### TASK DIRECTIONS
Reproduce each entry exactly, so that everything except the pictures is carried over.

### INPUT DATA
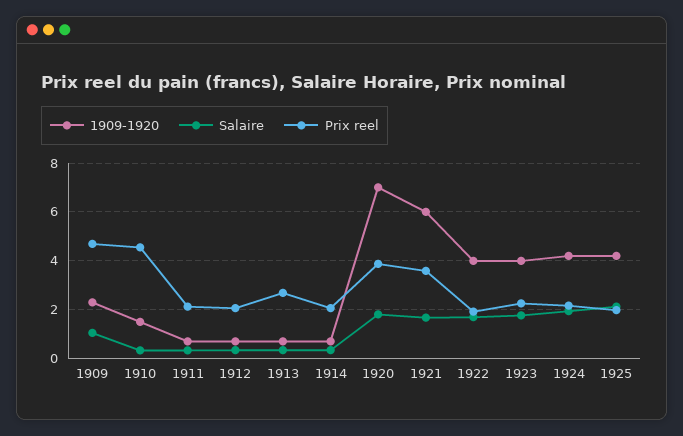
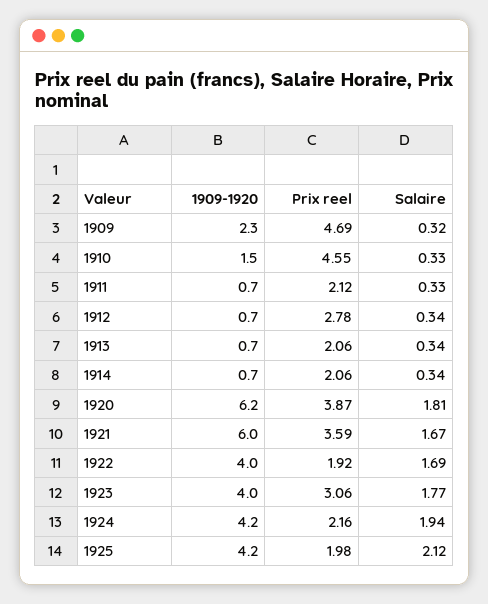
  {
    "1909-1920": {
      "1909": 2.3,
      "1910": 1.5,
      "1911": 0.7,
      "1912": 0.7,
      "1913": 0.7,
      "1914": 0.7,
-     "1920": 7,
+     "1920": 6.2,
      "1921": 6,
      "1922": 4,
      "1923": 4,
      "1924": 4.2,
      "1925": 4.2
    },
    "Salaire": {
-     "1909": 1,
+     "1909": 0.32,
      "1910": 0.33,
      "1911": 0.33,
      "1912": 0.34,
      "1913": 0.34,
      "1914": 0.34,
      "1920": 1.81,
      "1921": 1.67,
      "1922": 1.69,
      "1923": 1.77,
      "1924": 1.94,
      "1925": 2.12
    },
    "Prix reel": {
      "1909": 4.69,
      "1910": 4.55,
      "1911": 2.12,
-     "1912": 2,
+     "1912": 2.78,
-     "1913": 2.75,
+     "1913": 2.06,
      "1914": 2.06,
      "1920": 3.87,
      "1921": 3.59,
      "1922": 1.92,
-     "1923": 2.25,
+     "1923": 3.06,
      "1924": 2.16,
      "1925": 1.98
    }
  }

### ANSWER SECTION
  {
    "1909-1920": {
      "1909": 2.3,
      "1910": 1.5,
      "1911": 0.7,
      "1912": 0.7,
      "1913": 0.7,
      "1914": 0.7,
-     "1920": 7,
+     "1920": 6.2,
      "1921": 6,
      "1922": 4,
      "1923": 4,
      "1924": 4.2,
      "1925": 4.2
    },
    "Salaire": {
-     "1909": 1,
+     "1909": 0.32,
      "1910": 0.33,
      "1911": 0.33,
      "1912": 0.34,
      "1913": 0.34,
      "1914": 0.34,
      "1920": 1.81,
      "1921": 1.67,
      "1922": 1.69,
      "1923": 1.77,
      "1924": 1.94,
      "1925": 2.12
    },
    "Prix reel": {
      "1909": 4.69,
      "1910": 4.55,
      "1911": 2.12,
-     "1912": 2,
+     "1912": 2.78,
-     "1913": 2.75,
+     "1913": 2.06,
      "1914": 2.06,
      "1920": 3.87,
      "1921": 3.59,
      "1922": 1.92,
-     "1923": 2.25,
+     "1923": 3.06,
      "1924": 2.16,
      "1925": 1.98
    }
  }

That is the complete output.